■ **What is needed**:
Please pick out every line in the entries below that contains the string "Pública". Case counts.

■ **Dataset entries**:

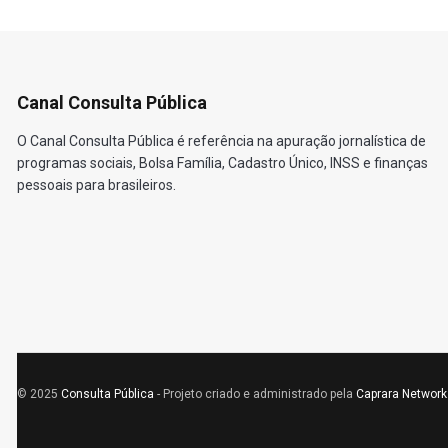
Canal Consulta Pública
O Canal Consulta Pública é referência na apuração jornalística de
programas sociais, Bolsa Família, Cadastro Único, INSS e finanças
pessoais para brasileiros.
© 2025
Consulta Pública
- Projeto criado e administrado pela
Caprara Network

...

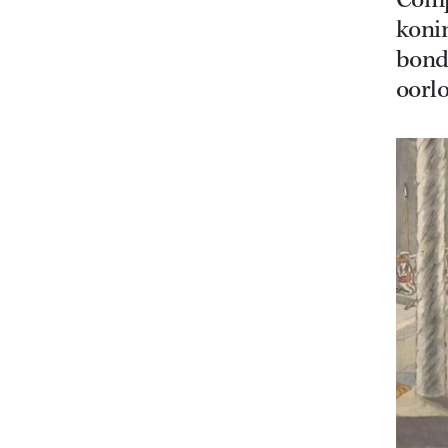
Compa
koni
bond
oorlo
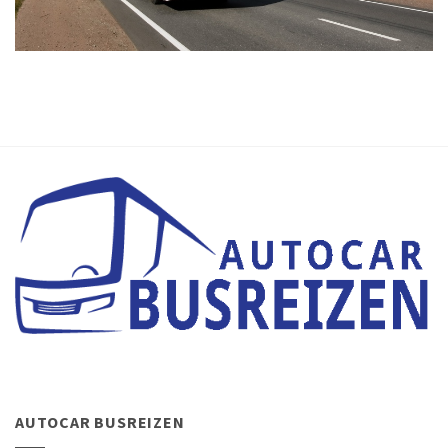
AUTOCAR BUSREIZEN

■ **Response to this exercise**:
Canal Consulta Pública
O Canal Consulta Pública é referência na apuração jornalística de
Consulta Pública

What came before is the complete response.